Hey everyone! I'm excited to see this community start to grow, and I look forward to learning from you all!

I'm definitely a novice when it comes to pro audio, but what got me into it in the first place was my search for an affordable cab for a bass guitar rig a few years ago. I ended up stumbling onto Bill Fitzmaurice's site, and I got hooked. I've built a bunch of cabs over the last few years and am a regular on Bill's forum. Just wondering if anyone else from that community is over here as well.

Here's are a couple of pics of the cabs I've built...

Omni 10 for my bass rig...









DR250 (x2) and Titan39 14" wide (x2) for PA...
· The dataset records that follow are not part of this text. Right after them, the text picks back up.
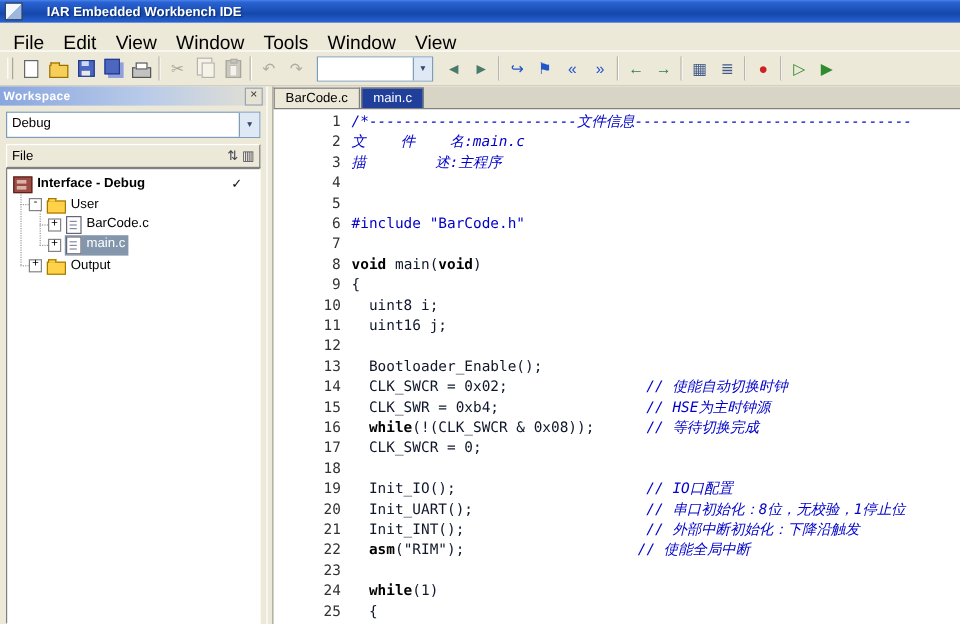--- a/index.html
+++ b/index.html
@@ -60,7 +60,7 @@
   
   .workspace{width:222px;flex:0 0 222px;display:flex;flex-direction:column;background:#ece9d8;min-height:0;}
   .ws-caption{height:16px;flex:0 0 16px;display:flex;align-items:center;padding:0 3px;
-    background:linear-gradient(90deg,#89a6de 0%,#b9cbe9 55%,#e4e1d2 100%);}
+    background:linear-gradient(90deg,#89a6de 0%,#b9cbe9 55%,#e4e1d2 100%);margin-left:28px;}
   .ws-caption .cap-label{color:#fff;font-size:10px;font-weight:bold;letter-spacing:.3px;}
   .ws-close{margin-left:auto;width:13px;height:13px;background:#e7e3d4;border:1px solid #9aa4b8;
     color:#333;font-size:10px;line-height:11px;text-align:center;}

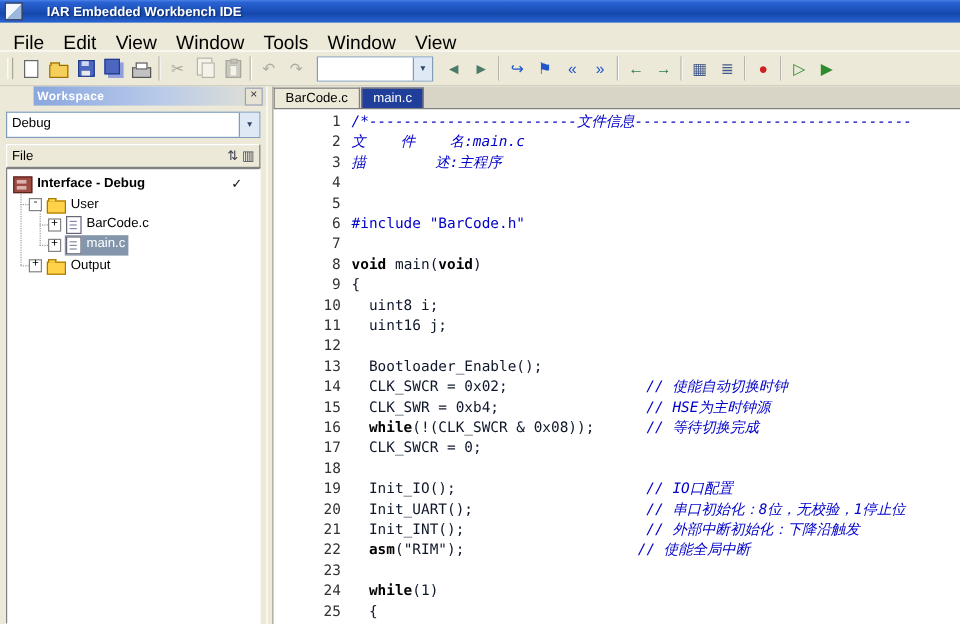--- a/index.html
+++ b/index.html
@@ -234,7 +234,6 @@
         <span class="ws-close">×</span>
       </div>
       <div class="ws-combo">
-        <span class="ws-combo-val">Debug</span>
         <span class="dd">▼</span>
       </div>
       <div class="files-bar">

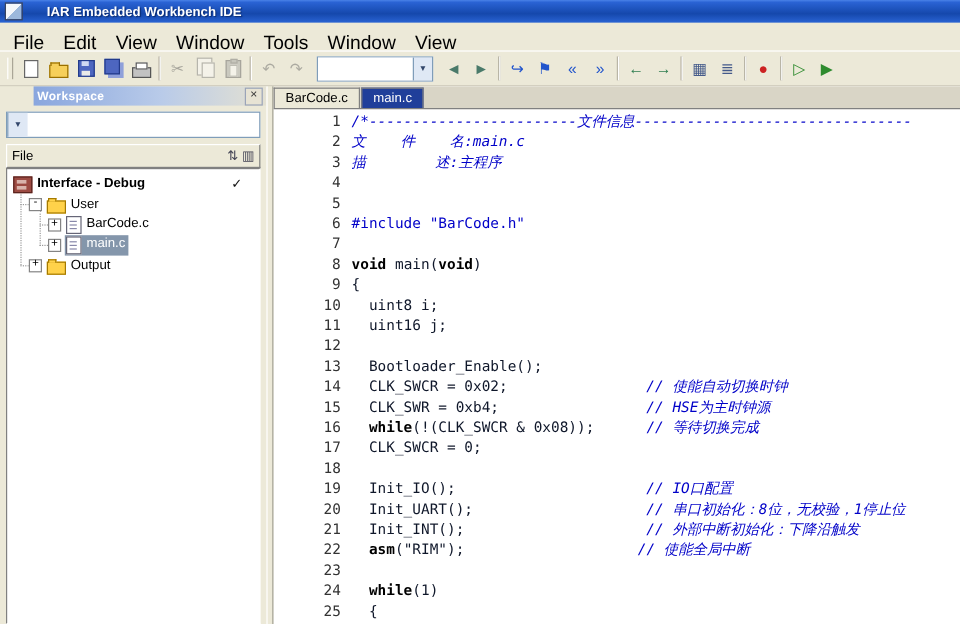--- a/index.html
+++ b/index.html
@@ -86,7 +86,7 @@
   .exp{width:9px;height:9px;flex:0 0 9px;border:1px solid #848484;background:#fff;color:#000;
     font-size:9px;line-height:7px;text-align:center;margin-right:3px;
     font-family:"DejaVu Sans Mono",monospace;}
-  .selwrap{display:flex;align-items:flex-start;padding:1px 3px 1px 1px;}
+  .selwrap{display:flex;align-items:flex-end;padding:1px 3px 1px 1px;font-family:Liberation Serif, serif;}
   .selwrap.selected{background:var(--selection,#8496ab);}
   .selwrap.selected .tlabel{color:#fff;}
   .tlabel{white-space:nowrap;}

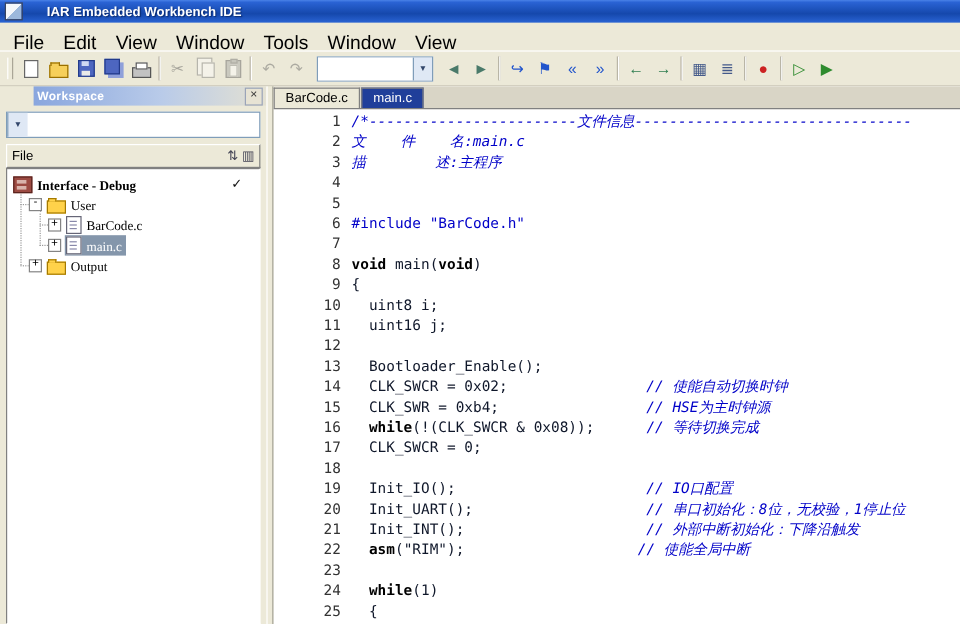--- a/index.html
+++ b/index.html
@@ -117,7 +117,7 @@
     font-size:12px;line-height:17px;padding:2px 0 0 4px;}
   .line{height:17px;}
   .ln{display:inline-block;width:52px;padding-right:9px;text-align:right;color:#333;}
-  .c-p{color:#0f172a;}
+  .c-p{color:#6d28d9;}
   .c-k{color:#000;font-weight:bold;}
   .c-c{color:var(--comment,#0000c8);font-style:italic;}
   .c-i{color:var(--preprocessor,#0000c8);}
Titan39 20" wide (x2) for PA...









DR200 (x4) for PA...


----------



## ejbragg (Dec 13, 2009)

You built those cabs? Those are quite nice looking!


----------



## Dave-in-TN (Sep 10, 2009)

Yes, thanks. I did the building, but the credit for the designs goes to Bill Fitzmaurice. I just bought the plans and followed them. I have been very happy with them and hope to build some of his monitor wedges next.


----------



## Monomer (K.Unger) (Apr 21, 2010)

Your t39's look amazing.


I'm in the process of sanding and repainting my current BFM rig of two omnitop1x12's and four t39 slims. I'll post some pics up when they look...nice.


----------



## 1Michael (Nov 2, 2006)

I just finished the THT but I am still deciding if I like it or not.


----------